Os reflexos mais acentuados foram nos produtos químicos (-5,21%), em razão da paralisação no Polo Petroquímico de Triunfo e nas máquinas e equipamentos agrícolas (-3,25%), que já enfrentava um ano de baixa, fruto de restrições impostas pelo governo argentino e da redução da demanda nos Estados do centro do país, por conta da diminuição das estimativas de safra.
Há ainda a queda de 2,8% no processamento de alimentos, sobretudo em razão das carnes, atingidas em cheio pela enchente no Vale do Taquari, e a retração de 2,28% nos veículos automotores.
— Acredito que em junho os dados sejam mais positivos, porque muitas empresas pararam por razões diretamente ligadas às enchentes ou por questão logística. Com a volta da atividade, o nível de produção melhora. Mas para o longo prazo teremos de lidar com uma série de problemas que a gente já tinha e com os que agora a gente tem — resume Baggio.
Comércio do Estado supera a média nacional
Em meio à enchente, alguns segmentos do comércio com peso relevante para a atividade ganharam impulso extra. O pânico inicial que levou grande massa pessoas às compras por estoque de alimentos e a onda de solidariedade subsequente, não apenas no Estado, mas em todo o país, elevaram os resultados no setor de hipermercados do RS e do Brasil.

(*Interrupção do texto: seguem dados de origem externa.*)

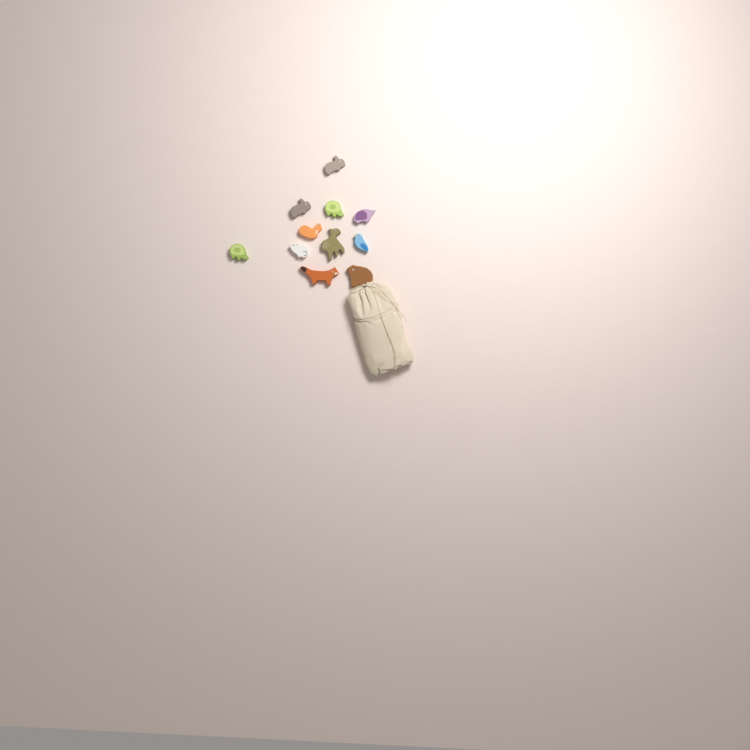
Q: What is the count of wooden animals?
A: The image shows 11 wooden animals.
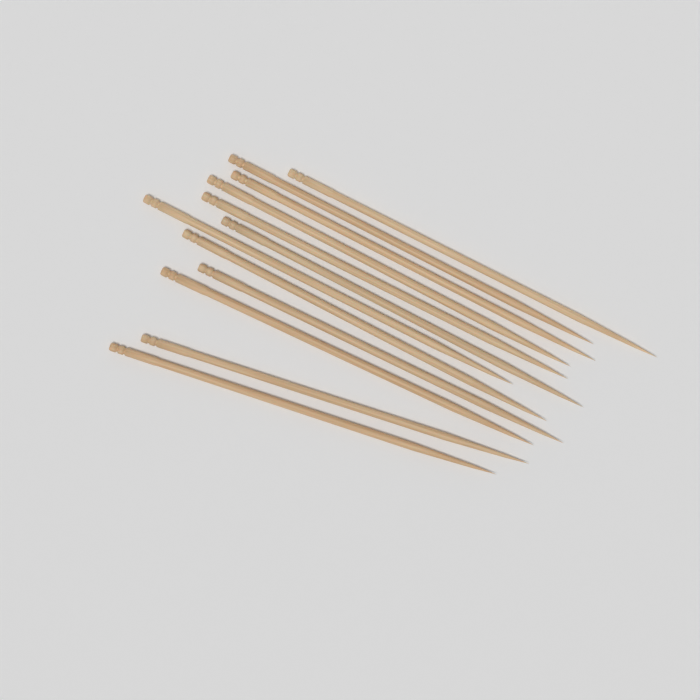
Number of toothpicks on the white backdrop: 12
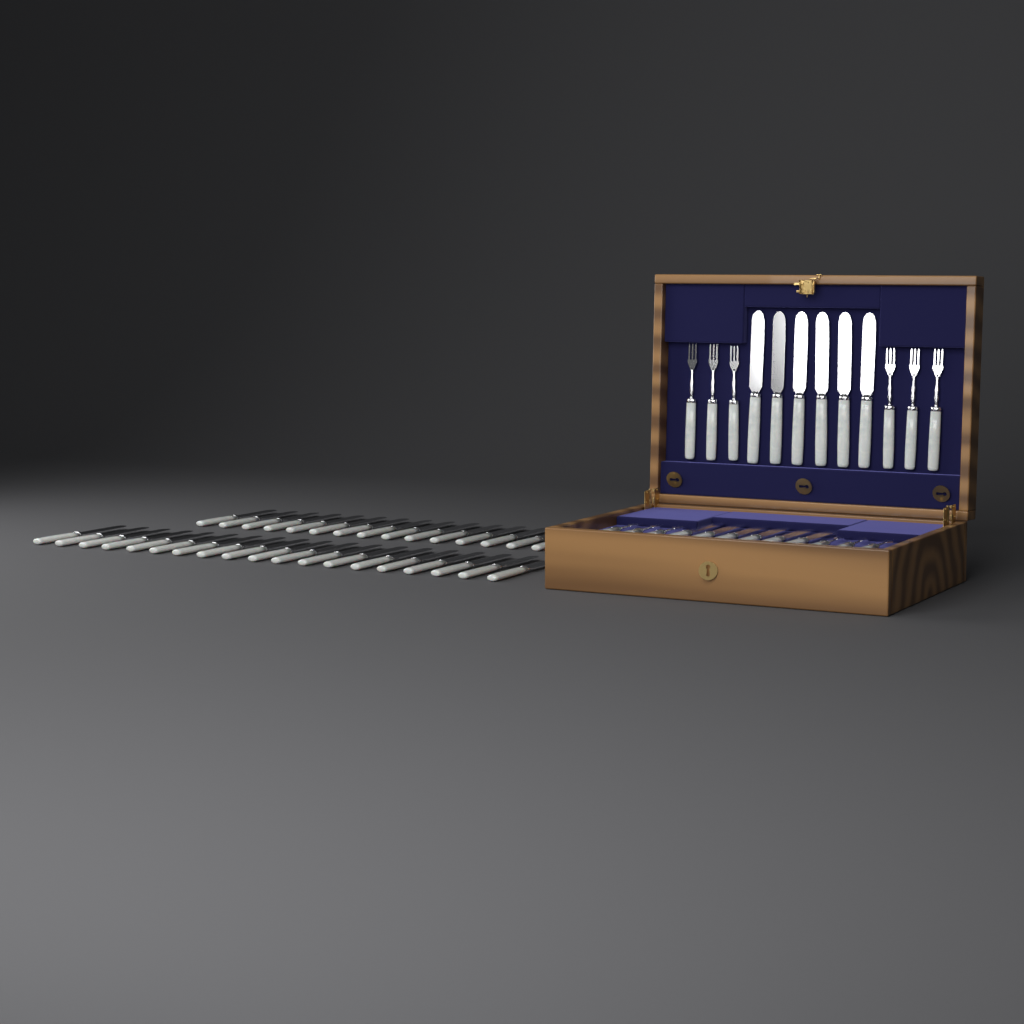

De acordo com Patrícia Palermo, economista-chefe da Fecomércio-RS, a Pesquisa Mensal do Comércio (PMC) de maio confirma a trajetória do varejo nacional, observada ao longo do ano. Ela destaca que, além dos elementos que favorecem a demanda, como o mercado de trabalho aquecido e o crescimento do crédito para pessoas físicas, a dinâmica observada nos resultados do mês, quando no RS houve alta de 9,9% no Brasil de 8,8%, foi fortemente influenciada pela tragédia climática.
— Dado que essa hipótese não se concretizou, a estocagem de itens nas residências das famílias gaúchas acabou por representar um consumo antecipado, que deve impactar nas vendas futuras — comenta.
Ocar Frank, economista-chefe da CDL-Porto Alegre, lembra que segmentos como o farmacêutico também ajudam a explicar os resultados. Além disso, com o início do processo de reconstrução, afirma Frank, houve o aumento na demanda por produtos para viabilizar o retorno das famílias às suas casas, o que estimulou o consumo de itens como móveis e eletrodomésticos, que apuraram alta de 19,2% e 10,5%, respectivamente.
— Pela importância que esses bens têm para restabelecer um padrão de normalidade das famílias que foram atingidas, há esse aumento — avalia.
Entre os desempenhos, negativos, a venda de veículos, impossibilitada pela falta do sistema de emissão de notas fiscais, fora do ar por 20 dias, e pelos prejuízos nas concessionárias, caiu 34%.
Impacto no turismo puxa queda de 5,4% nos serviços
Na comparação entre maio de 2023 e 2024, os impactos verificados nos chamados serviços prestados às famílias registraram queda de 28,3% no Rio Grande do Sul.
Esse grupo, que responde por percentual ampliado do desempenho dos serviços de maneira geral, e inclui os alojamentos e a alimentação, ambos aspectos ligados ao turismo, é apontado pelo economista-chefe da CDL-Porto Alegre, Oscar Frank, como a principal causa do descolamento da performance do Estado e a do país.
Enquanto no país o setor avança 0,10%, no Rio Grande do Sul houve queda de 5,4% em maio. Segundo Frank, esse dado já aparecia em outros termômetros e acabou confirmado pela Pesquisa Mensal dos Serviços (PMS) do IBGE.
— Uma parcela considerável está atrelada ao turismo. E a gente sabe o quanto que o turismo foi prejudicado em função de toda essa situação das enchentes, estrago nos modais de transporte, fechamento do aeroporto, danos às estradas. Tudo isso acabou, e a própria queda da renda junto com a queda na parte de serviços profissionais, administrativos e complementares contribuíram para o cenário.